As it stands, my parser requires all of these structures to use curly braces. I'd like to make it more C-like and have the curly braces be optional when the block contains just a single statement. This is giving me trouble.
if (condition)
{
// Make curly braces optional when there is just one statement here
}
The problem is tracking state. How does the parser know when a block without curly braces has ended. One approach would be to check if there is a block without braces in effect after each and every statement. However, there are a lot of different scenarios that would constitute a statement and so those checks would need to be in a number of places. That feels a little brittle to me.
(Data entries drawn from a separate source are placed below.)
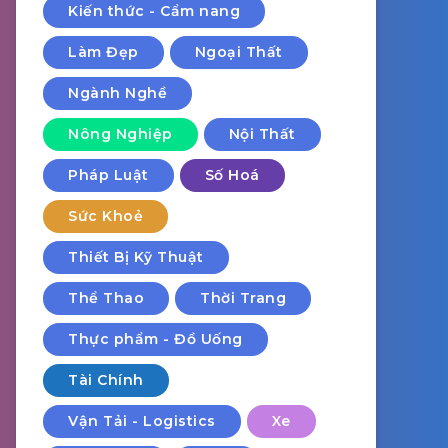
Kiến thức - Cẩm nang
Làm Đẹp
Ngoại Thất
Ngành Nghề
Nông Nghiệp
Nội Thất
Pháp Luật
Số Hoá
Sức Khoẻ
Thiết Bị Kỹ Thuật
Thể Thao
Thời Trang
Thực phẩm - Đồ Uống
Tài Chính
Vận Tải - Logistics
Xe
I'm just wondering if anyone has done this and knows of any slick tricks for tracking when a code block ends when there are no curly braces.
You need to look into recursive descent parser. It makes creating parsers a lot easier. Lets assume you have grammar looking like this:
statement
: 'if' paren_expr ['{'] statement ['}']
paren_expr
: '(' expr ')'
then using recursive descent you can do something like:
public void Statement()
{
if(curToken == Token.If)
{
Eat(Token.If); // Eat is convenience method that moves token pointer on
if(curToken == Token.LParen)
{
Eat(Token.LParen)
ParenExpr();
Eat(Token.RParen);
}
if(curToken == Token.LBrace) // this will signify a block of statements
{
Eat(Token.LBrace);
while(curToken != Token.RBrace)
Statement();
Eat(Token.RBrace);
}
else
Statement();
}
}
public void ParenExpr()
{
// do other token checks
}
doing this for all of your non terminals, you can easily build up an AST and from that, you can generate your bytecode.